• **DATA TO USE**:
————————
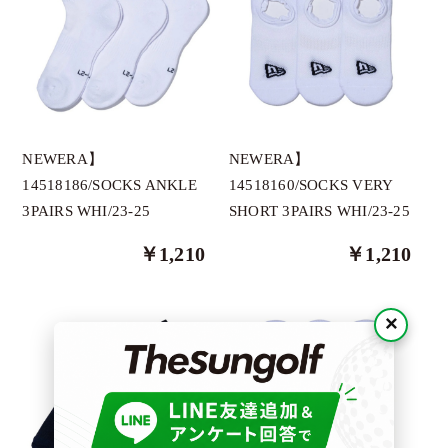
DONT PANIC
Docus
DECEMBERMAY
Dragonmyth
HORN GARMENT
NEWERA】
NEWERA】
GREYSON
14518160/SOCKS VERY
14518186/SOCKS ANKLE
SHORT 3PAIRS WHI/23-25
3PAIRS WHI/23-25
ImpRovE
JUN＆ROPE
￥1,210
￥1,210
LADIN
×
NEX BELT
NEWERA
O.T.F
OBSIDIAN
————————
• **YOUR INSTRUCTIONS**: Copy down every line of the entries containing the word "SOCKS".

• **ANSWER TO THE EXERCISE**:
14518160/SOCKS VERY
14518186/SOCKS ANKLE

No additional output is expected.